[Available data Boundary: Start]

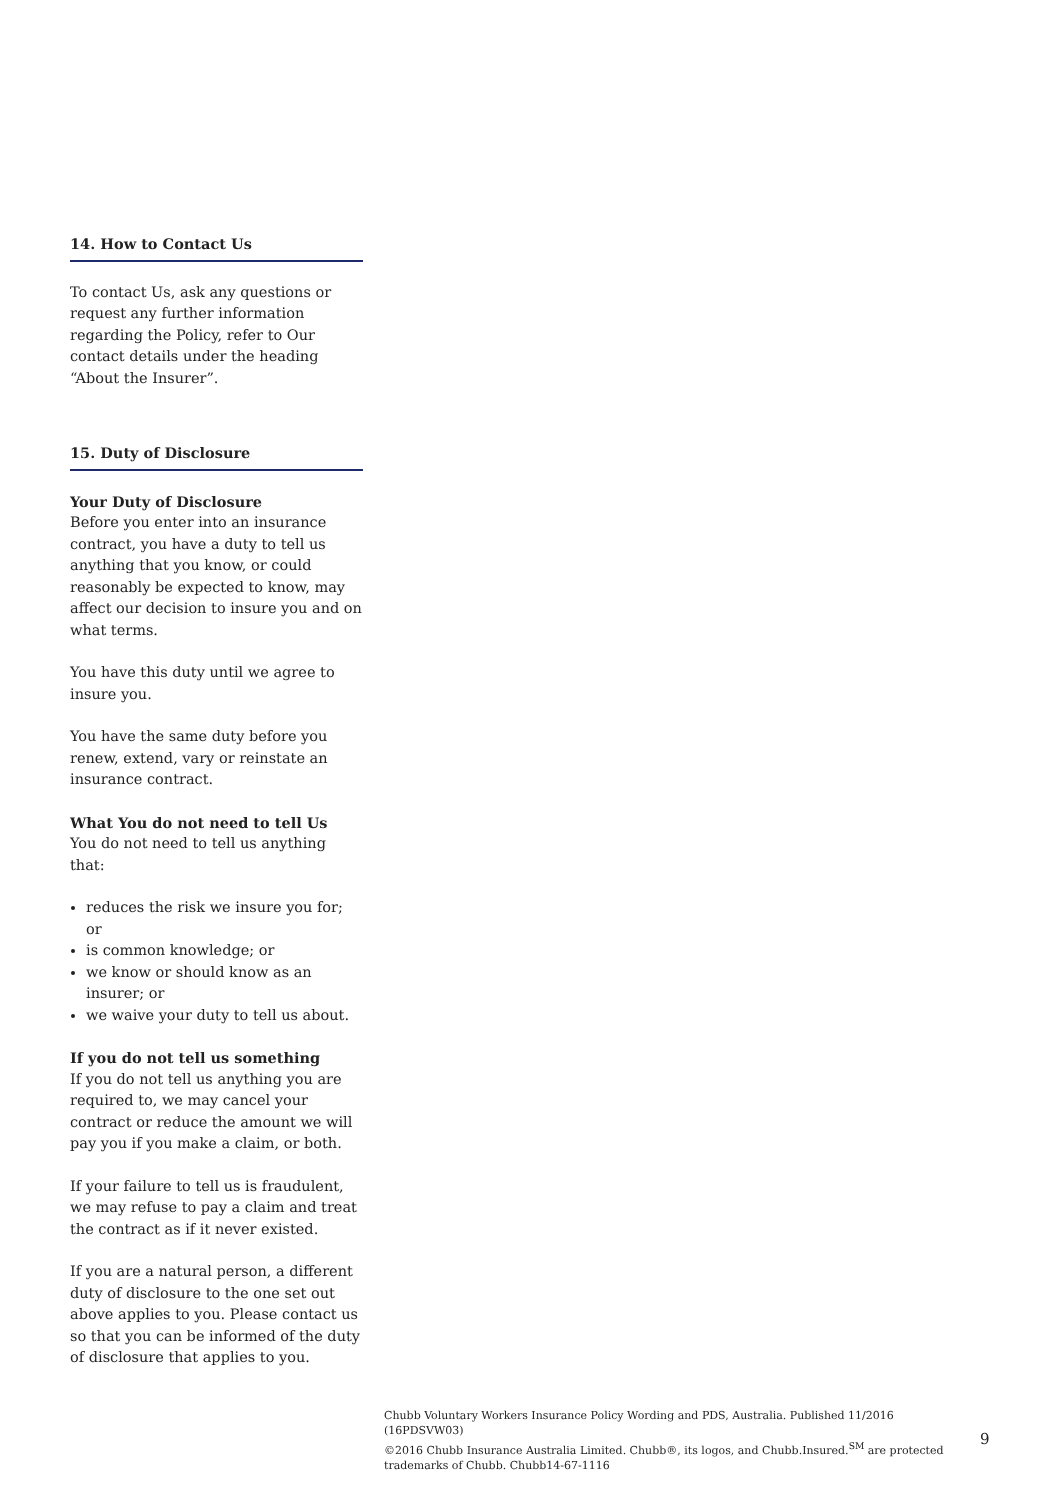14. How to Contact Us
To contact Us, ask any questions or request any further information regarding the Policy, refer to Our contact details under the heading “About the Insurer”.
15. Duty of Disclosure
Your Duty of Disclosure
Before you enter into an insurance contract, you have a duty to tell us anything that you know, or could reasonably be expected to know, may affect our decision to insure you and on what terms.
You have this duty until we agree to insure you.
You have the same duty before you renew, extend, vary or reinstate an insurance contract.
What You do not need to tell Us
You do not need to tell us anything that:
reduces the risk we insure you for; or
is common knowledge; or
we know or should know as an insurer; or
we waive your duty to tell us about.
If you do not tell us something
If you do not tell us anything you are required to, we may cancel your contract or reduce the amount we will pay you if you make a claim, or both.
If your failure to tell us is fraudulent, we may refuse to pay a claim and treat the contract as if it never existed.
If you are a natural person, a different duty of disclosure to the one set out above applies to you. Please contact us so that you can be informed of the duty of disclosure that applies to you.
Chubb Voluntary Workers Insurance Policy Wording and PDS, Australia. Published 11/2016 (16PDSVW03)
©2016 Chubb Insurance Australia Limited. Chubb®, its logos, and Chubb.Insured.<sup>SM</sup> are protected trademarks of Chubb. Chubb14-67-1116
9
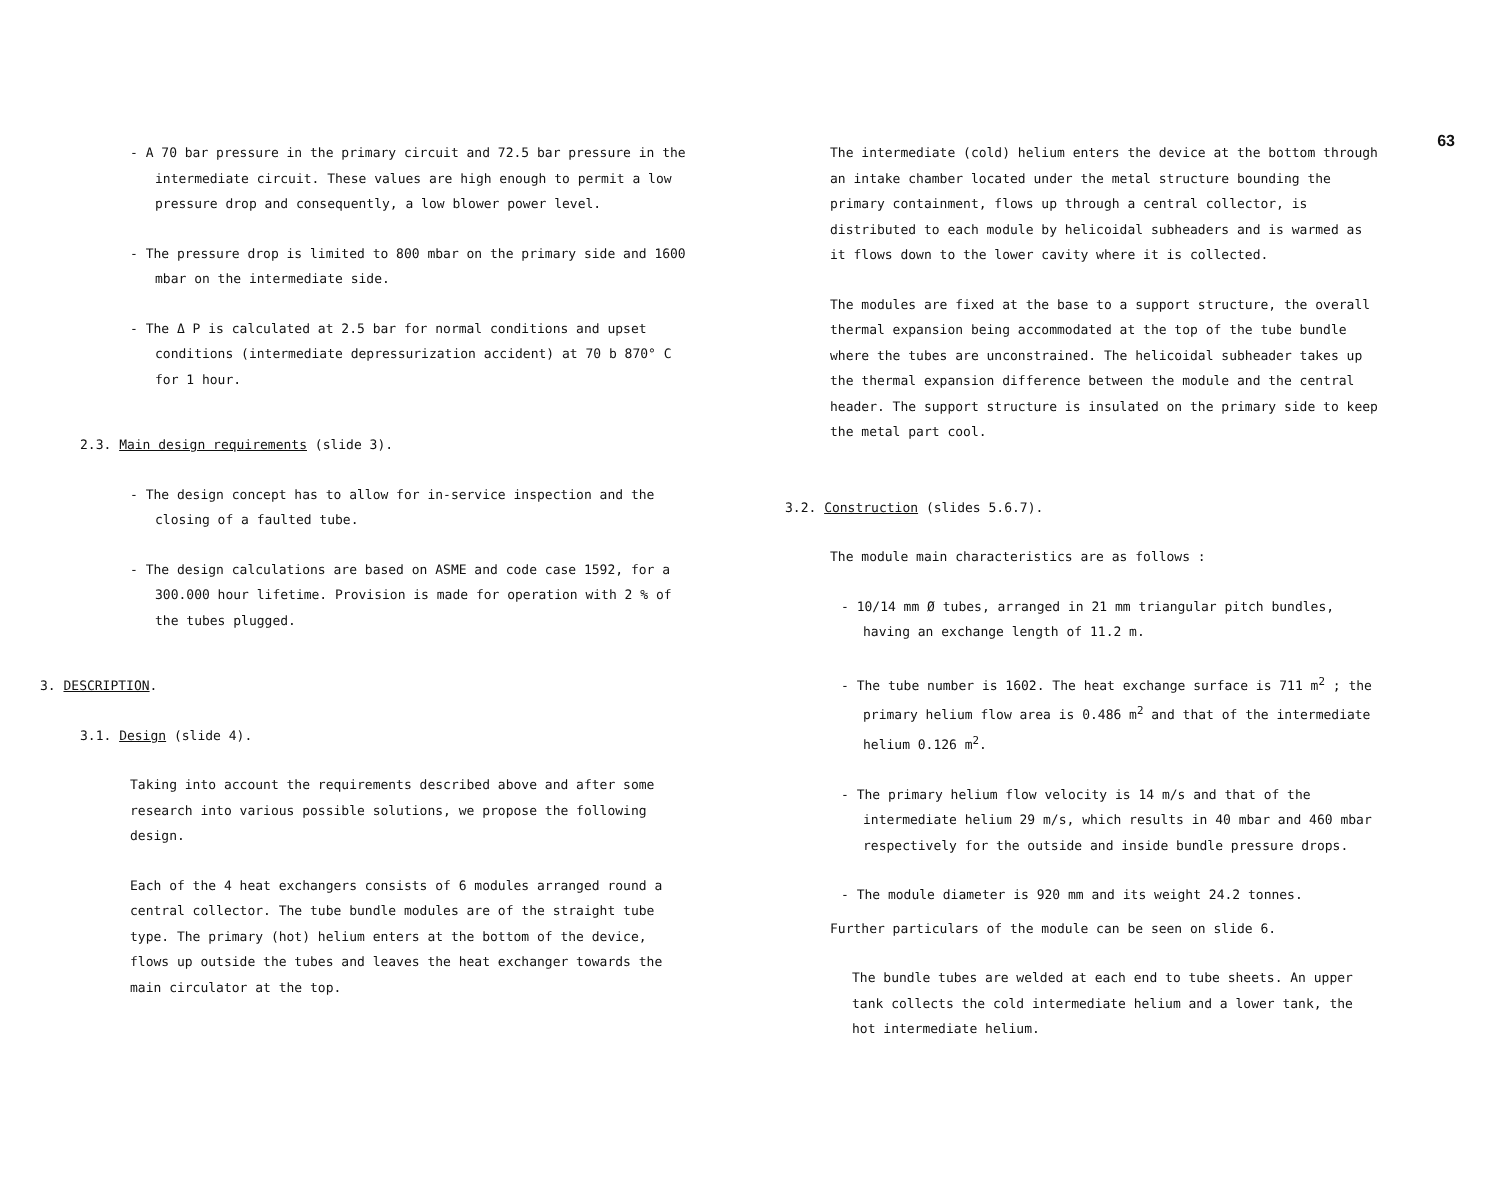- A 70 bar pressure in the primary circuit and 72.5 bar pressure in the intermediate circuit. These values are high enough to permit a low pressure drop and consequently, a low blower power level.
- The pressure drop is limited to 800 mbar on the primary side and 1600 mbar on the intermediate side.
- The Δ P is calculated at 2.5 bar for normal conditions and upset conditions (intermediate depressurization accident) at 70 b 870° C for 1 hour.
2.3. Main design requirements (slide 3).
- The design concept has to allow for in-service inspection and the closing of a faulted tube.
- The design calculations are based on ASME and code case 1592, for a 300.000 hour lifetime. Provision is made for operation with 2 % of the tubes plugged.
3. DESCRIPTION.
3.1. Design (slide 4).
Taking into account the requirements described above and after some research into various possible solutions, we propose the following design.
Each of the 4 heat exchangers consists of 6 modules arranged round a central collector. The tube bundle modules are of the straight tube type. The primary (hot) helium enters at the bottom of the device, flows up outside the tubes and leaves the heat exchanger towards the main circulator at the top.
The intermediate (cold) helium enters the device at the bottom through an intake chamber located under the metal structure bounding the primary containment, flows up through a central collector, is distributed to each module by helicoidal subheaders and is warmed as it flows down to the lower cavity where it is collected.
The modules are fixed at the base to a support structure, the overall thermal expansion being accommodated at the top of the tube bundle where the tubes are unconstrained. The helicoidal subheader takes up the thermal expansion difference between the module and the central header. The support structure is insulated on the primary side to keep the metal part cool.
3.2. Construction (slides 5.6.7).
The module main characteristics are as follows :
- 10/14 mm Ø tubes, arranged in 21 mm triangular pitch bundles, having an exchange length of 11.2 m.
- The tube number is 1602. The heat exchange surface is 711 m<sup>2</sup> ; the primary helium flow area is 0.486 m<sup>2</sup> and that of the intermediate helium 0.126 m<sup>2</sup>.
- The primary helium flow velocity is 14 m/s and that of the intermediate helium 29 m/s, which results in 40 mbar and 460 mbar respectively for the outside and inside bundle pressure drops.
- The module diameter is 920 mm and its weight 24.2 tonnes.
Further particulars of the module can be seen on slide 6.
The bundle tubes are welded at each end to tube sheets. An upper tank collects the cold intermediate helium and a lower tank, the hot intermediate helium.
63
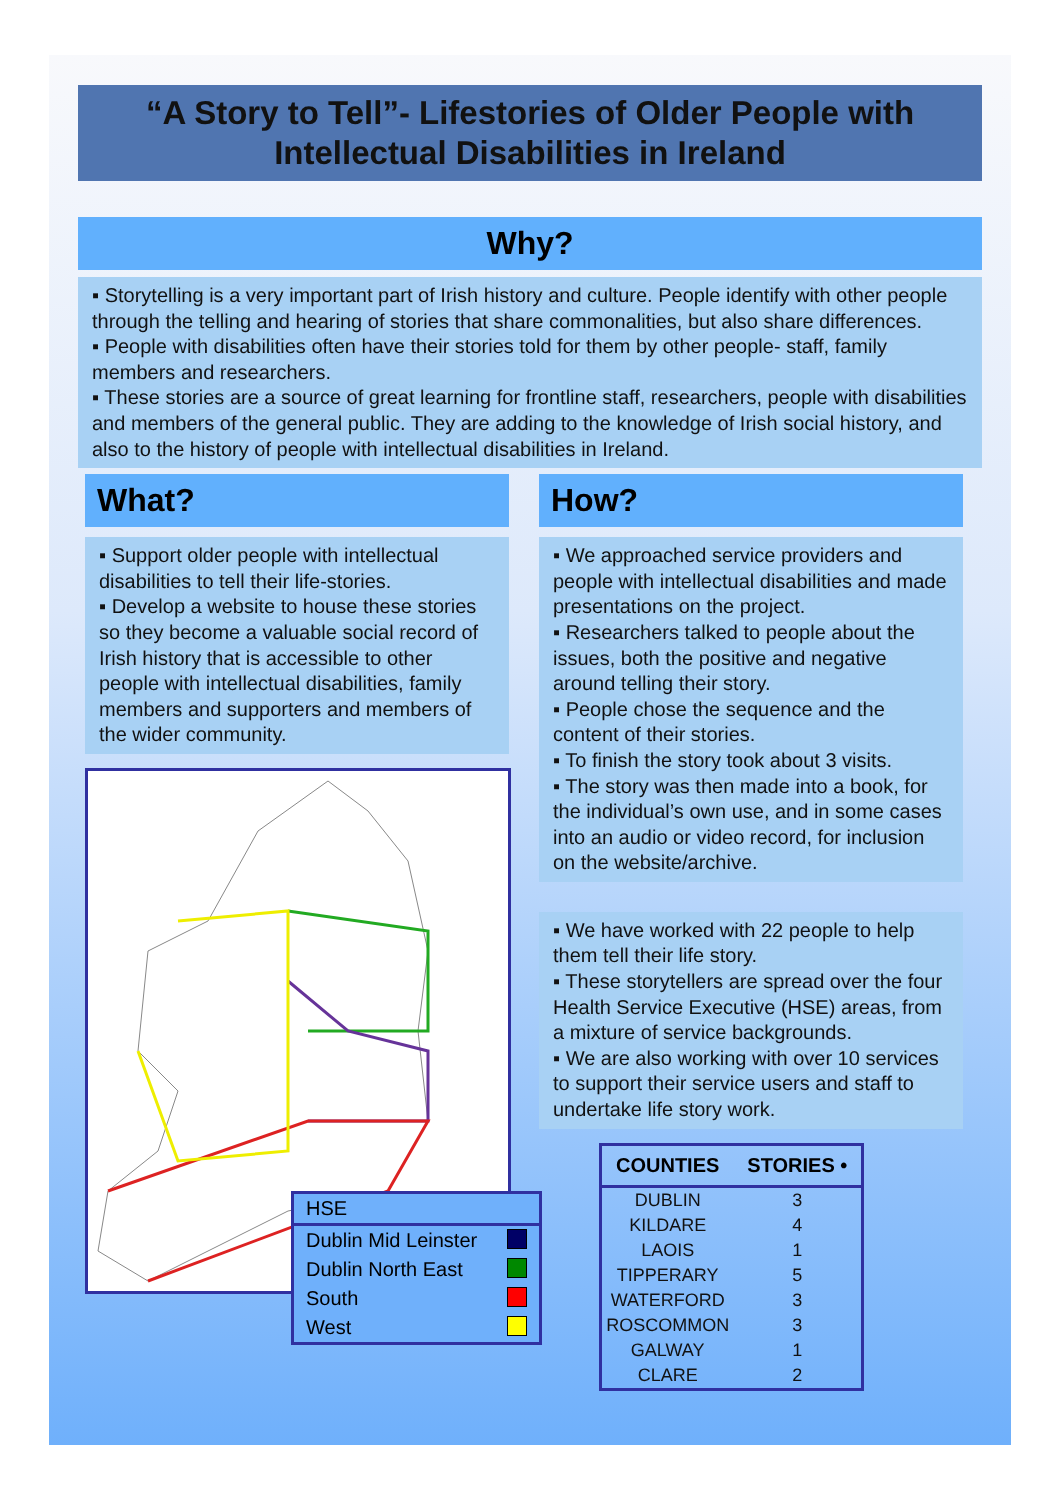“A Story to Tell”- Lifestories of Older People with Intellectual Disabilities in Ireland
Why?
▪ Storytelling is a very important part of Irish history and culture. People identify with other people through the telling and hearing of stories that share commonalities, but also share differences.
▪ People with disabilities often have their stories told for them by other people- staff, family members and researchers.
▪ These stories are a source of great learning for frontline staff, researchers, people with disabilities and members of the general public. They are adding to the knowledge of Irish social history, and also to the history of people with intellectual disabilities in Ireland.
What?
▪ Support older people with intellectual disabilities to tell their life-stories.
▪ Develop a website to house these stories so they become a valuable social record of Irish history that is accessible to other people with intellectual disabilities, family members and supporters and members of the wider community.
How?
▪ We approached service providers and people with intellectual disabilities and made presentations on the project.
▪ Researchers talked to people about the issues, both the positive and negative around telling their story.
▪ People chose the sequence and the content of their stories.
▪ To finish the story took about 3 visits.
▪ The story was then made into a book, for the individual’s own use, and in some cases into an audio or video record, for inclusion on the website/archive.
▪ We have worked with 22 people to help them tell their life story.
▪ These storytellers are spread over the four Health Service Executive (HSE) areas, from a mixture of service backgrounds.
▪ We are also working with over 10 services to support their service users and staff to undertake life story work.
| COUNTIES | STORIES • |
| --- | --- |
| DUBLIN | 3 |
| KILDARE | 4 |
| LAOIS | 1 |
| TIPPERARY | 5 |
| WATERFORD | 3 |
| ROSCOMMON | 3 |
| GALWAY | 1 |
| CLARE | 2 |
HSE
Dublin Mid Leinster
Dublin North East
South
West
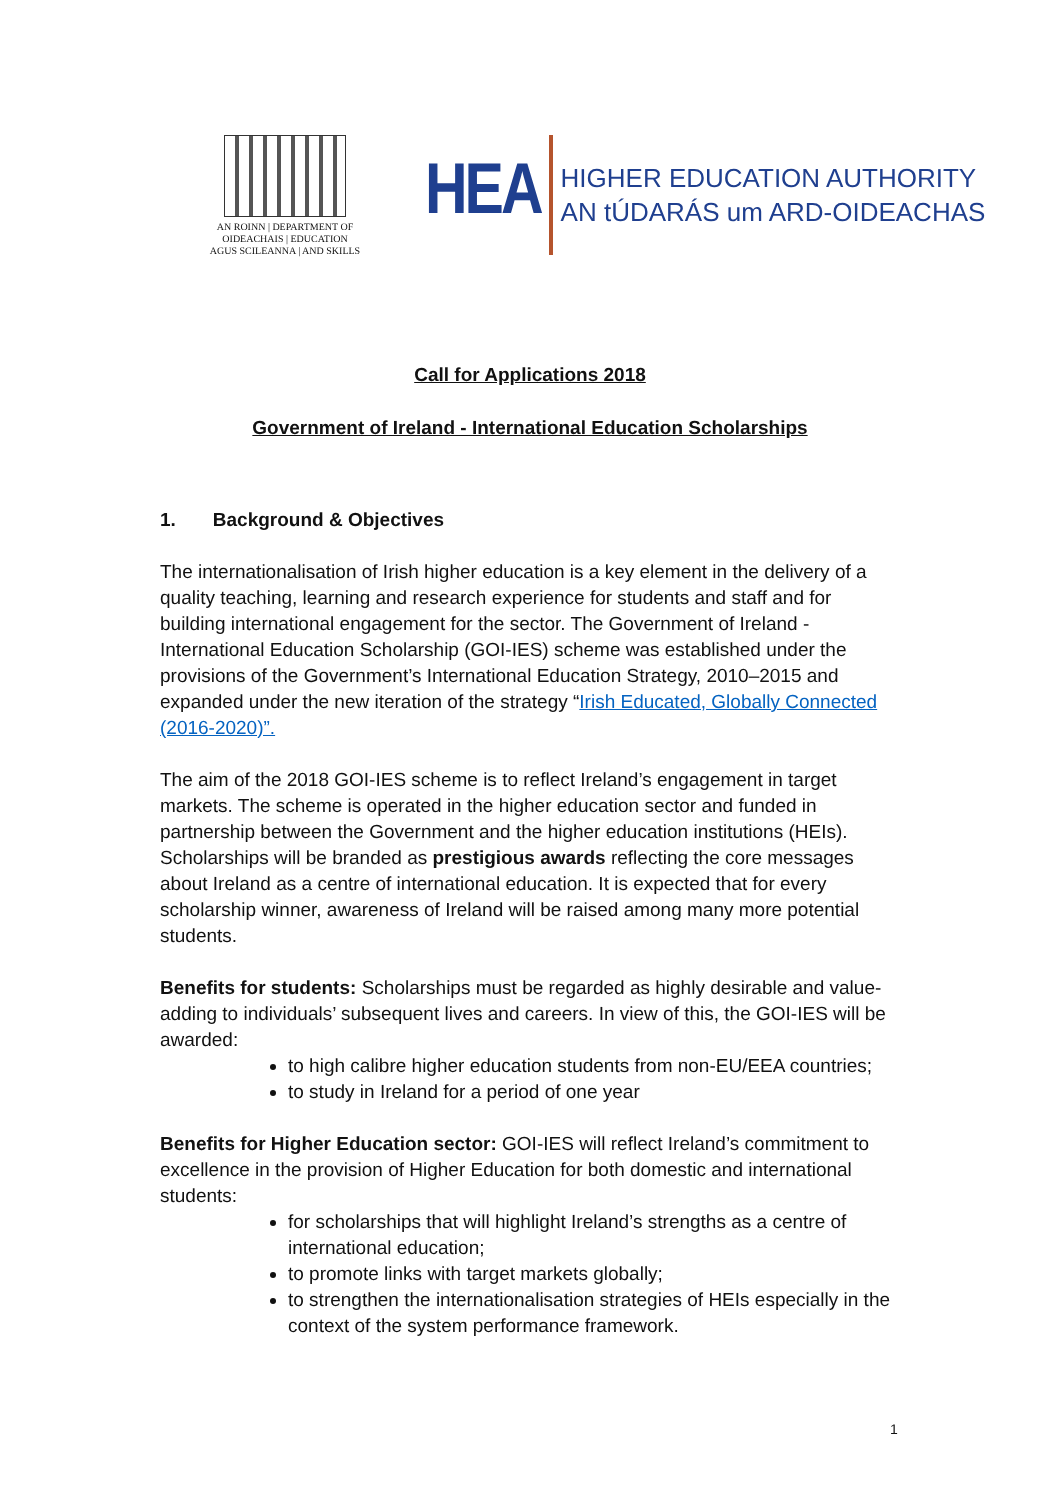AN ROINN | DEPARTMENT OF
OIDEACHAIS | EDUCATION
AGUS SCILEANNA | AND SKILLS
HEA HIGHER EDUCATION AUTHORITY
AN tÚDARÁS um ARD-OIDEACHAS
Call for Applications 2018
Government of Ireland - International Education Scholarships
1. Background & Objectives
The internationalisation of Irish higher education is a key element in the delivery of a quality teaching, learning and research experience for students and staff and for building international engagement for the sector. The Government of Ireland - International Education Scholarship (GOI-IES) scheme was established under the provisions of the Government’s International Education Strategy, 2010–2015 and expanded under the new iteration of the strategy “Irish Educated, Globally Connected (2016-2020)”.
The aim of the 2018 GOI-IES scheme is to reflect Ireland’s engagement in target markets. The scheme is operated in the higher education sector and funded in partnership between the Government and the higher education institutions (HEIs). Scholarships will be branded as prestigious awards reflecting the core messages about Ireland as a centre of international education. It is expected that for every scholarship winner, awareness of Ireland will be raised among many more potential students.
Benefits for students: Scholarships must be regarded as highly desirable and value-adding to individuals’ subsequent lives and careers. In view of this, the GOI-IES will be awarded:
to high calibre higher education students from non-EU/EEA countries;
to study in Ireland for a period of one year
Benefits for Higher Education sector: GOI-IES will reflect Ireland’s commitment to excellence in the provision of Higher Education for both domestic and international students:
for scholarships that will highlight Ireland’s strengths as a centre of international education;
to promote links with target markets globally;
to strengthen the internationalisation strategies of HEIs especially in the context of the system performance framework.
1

[Available data Boundary: End]

Beginning with the line holding "- The pressure" and ending with the line holding "Taking into account", write out the stretch of material above exactly; add no further lines.

## Answer space:
- The pressure drop is limited to 800 mbar on the primary side and 1600 mbar on the intermediate side.
- The Δ P is calculated at 2.5 bar for normal conditions and upset conditions (intermediate depressurization accident) at 70 b 870° C for 1 hour.
2.3. Main design requirements (slide 3).
- The design concept has to allow for in-service inspection and the closing of a faulted tube.
- The design calculations are based on ASME and code case 1592, for a 300.000 hour lifetime. Provision is made for operation with 2 % of the tubes plugged.
3. DESCRIPTION.
3.1. Design (slide 4).
Taking into account the requirements described above and after some research into various possible solutions, we propose the following design.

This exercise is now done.